### PROBLEM DESCRIPTION
Copy out each line below that has the word "layout" in it.
▽
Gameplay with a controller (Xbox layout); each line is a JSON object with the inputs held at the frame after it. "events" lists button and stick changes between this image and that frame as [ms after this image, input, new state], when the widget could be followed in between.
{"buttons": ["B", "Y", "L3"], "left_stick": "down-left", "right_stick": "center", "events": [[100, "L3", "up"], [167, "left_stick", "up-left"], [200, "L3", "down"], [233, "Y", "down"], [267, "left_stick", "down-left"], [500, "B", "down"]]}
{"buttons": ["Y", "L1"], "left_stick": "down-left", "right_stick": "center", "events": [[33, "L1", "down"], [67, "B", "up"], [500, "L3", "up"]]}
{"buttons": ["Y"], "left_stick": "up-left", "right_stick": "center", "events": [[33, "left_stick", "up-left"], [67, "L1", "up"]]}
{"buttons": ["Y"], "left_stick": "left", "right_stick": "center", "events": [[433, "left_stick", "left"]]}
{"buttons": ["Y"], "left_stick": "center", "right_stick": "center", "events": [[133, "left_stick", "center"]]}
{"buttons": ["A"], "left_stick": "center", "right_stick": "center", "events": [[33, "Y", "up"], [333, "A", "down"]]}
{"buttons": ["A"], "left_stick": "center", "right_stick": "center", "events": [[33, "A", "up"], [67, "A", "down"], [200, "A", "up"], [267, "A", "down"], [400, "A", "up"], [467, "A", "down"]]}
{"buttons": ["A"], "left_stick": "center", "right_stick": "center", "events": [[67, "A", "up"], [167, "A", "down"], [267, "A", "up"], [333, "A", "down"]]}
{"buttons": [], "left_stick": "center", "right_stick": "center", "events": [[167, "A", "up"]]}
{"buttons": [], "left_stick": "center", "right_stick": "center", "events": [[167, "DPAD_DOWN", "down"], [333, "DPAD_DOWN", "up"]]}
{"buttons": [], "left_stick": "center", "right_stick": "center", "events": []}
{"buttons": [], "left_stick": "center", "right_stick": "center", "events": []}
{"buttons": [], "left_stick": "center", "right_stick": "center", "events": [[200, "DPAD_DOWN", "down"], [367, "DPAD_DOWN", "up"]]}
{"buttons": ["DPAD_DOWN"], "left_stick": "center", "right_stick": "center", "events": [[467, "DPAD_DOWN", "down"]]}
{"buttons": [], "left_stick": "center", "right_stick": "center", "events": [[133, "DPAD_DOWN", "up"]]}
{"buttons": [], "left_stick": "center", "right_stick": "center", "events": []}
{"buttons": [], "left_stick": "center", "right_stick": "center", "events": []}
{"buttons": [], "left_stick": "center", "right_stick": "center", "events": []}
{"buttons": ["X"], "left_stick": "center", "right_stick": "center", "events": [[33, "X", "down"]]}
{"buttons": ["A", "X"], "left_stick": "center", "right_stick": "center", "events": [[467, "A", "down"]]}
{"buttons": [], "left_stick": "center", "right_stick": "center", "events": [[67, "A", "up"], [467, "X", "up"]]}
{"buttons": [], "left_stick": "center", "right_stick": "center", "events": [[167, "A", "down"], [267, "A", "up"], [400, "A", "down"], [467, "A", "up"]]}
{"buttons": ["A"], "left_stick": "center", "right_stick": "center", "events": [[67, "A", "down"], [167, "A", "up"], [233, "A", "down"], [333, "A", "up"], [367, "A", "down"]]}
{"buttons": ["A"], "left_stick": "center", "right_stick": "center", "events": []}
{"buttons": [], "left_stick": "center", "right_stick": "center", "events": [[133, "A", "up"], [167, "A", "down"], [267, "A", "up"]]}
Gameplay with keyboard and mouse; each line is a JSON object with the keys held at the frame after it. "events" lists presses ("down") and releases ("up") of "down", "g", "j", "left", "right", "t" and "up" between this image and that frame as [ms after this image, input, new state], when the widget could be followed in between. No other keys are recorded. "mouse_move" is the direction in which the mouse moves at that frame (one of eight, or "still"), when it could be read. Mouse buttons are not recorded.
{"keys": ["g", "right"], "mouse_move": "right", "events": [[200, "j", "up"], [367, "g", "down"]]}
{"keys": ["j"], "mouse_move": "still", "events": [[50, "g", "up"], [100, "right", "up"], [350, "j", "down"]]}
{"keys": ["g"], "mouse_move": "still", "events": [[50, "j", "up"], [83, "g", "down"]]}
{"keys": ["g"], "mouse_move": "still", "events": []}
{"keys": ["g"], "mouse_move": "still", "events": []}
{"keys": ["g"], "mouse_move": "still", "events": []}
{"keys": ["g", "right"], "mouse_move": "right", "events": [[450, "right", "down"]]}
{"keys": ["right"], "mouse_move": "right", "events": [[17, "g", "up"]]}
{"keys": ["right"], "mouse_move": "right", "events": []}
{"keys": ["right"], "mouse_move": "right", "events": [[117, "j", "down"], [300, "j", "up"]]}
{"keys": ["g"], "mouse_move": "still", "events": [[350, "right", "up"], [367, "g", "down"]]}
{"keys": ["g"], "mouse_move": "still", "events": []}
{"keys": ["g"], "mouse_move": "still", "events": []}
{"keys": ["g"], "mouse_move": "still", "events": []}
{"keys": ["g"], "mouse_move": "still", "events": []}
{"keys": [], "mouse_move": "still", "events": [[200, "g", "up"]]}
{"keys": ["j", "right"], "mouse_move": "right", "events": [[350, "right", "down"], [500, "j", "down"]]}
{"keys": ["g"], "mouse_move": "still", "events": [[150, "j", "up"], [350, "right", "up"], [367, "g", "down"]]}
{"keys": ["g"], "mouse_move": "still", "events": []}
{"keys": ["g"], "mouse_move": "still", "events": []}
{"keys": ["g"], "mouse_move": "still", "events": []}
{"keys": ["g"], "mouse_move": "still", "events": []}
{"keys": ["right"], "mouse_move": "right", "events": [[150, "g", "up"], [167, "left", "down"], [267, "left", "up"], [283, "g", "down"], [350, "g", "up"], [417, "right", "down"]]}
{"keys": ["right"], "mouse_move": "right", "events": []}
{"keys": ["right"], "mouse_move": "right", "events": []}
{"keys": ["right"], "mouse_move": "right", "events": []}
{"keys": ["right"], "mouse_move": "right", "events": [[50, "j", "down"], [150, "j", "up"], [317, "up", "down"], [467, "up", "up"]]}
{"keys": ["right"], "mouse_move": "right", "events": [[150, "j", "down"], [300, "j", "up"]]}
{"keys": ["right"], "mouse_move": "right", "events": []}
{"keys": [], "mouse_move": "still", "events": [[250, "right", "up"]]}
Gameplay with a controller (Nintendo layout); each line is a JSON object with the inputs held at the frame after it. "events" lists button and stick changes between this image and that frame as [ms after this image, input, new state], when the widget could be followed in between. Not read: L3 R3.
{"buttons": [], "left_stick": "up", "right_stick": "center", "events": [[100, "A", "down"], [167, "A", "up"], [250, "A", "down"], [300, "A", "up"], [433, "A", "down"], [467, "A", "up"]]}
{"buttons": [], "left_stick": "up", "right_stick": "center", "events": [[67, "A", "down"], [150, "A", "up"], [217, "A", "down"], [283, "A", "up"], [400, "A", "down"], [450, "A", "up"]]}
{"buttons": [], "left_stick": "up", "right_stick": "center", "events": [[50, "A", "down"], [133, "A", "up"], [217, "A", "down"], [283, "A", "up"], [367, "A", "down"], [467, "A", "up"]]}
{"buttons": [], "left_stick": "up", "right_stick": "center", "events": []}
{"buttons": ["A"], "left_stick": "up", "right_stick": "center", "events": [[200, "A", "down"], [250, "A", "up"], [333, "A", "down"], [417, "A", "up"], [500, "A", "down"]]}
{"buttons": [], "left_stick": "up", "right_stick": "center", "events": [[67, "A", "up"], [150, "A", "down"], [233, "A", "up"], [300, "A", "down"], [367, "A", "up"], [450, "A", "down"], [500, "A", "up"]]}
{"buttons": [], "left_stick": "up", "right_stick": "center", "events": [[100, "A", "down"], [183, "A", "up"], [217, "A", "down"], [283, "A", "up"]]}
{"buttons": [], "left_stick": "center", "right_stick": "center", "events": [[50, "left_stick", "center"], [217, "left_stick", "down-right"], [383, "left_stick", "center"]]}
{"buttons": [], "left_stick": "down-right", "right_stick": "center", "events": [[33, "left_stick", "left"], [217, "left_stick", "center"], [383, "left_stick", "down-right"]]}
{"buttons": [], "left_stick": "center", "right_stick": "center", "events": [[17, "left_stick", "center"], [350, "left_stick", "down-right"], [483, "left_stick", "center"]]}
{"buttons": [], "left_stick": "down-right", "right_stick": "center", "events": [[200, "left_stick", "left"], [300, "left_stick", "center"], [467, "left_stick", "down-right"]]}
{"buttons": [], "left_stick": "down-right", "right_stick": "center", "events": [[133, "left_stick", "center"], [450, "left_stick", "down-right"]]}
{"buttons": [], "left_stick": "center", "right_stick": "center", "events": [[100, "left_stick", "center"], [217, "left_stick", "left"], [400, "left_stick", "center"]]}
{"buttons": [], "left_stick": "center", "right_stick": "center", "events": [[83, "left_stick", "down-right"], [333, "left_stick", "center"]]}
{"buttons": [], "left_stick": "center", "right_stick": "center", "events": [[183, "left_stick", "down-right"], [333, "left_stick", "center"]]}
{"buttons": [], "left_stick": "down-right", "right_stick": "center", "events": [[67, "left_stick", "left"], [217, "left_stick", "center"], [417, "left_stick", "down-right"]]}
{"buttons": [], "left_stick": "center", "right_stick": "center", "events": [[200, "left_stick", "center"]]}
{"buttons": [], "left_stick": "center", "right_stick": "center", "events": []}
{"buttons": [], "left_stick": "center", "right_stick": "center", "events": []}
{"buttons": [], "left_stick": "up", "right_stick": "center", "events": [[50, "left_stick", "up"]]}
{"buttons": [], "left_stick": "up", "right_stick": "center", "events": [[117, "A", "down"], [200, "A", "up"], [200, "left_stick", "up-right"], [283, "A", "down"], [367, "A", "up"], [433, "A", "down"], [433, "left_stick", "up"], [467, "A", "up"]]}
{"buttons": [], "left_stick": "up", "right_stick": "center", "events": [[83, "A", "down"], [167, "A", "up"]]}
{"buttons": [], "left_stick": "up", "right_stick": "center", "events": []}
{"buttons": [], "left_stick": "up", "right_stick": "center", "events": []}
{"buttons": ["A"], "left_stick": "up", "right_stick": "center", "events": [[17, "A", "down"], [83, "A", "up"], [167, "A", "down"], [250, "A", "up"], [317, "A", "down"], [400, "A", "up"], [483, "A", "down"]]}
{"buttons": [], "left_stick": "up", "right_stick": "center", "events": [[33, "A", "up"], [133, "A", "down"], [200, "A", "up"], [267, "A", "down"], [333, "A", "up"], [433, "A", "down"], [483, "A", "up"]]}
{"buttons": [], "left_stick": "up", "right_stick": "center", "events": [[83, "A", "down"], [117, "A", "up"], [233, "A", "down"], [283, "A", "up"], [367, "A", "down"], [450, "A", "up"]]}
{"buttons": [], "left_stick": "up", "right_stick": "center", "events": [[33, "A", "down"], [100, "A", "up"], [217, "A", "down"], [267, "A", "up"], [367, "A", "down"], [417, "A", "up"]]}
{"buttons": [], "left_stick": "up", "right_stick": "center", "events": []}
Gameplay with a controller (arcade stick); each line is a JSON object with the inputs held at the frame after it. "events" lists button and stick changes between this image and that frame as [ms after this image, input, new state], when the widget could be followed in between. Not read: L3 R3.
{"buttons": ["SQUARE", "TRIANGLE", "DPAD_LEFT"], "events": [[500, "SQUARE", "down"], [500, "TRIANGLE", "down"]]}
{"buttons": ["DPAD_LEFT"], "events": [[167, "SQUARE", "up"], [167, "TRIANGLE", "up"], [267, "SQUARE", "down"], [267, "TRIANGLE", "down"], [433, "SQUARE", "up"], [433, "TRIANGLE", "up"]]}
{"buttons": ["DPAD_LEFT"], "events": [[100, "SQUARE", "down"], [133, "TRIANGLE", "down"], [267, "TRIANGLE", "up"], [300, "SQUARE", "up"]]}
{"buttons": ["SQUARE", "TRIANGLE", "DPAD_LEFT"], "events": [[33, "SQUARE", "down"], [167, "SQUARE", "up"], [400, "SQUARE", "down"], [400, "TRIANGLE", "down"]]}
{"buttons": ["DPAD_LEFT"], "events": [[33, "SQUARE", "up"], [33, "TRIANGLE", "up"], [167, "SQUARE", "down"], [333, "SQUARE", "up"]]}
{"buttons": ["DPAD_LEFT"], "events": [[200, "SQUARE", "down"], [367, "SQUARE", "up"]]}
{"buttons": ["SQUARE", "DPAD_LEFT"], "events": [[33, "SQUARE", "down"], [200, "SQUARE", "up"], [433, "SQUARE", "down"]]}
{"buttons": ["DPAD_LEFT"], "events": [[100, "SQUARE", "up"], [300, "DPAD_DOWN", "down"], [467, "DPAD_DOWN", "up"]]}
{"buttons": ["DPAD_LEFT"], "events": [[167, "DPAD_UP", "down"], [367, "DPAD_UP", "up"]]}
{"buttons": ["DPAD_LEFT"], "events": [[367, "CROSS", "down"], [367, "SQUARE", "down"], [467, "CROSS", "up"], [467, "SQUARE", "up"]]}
△
### RESULT BELOW
Gameplay with a controller (Xbox layout); each line is a JSON object with the inputs held at the frame after it. "events" lists button and stick changes between this image and that frame as [ms after this image, input, new state], when the widget could be followed in between.
Gameplay with a controller (Nintendo layout); each line is a JSON object with the inputs held at the frame after it. "events" lists button and stick changes between this image and that frame as [ms after this image, input, new state], when the widget could be followed in between. Not read: L3 R3.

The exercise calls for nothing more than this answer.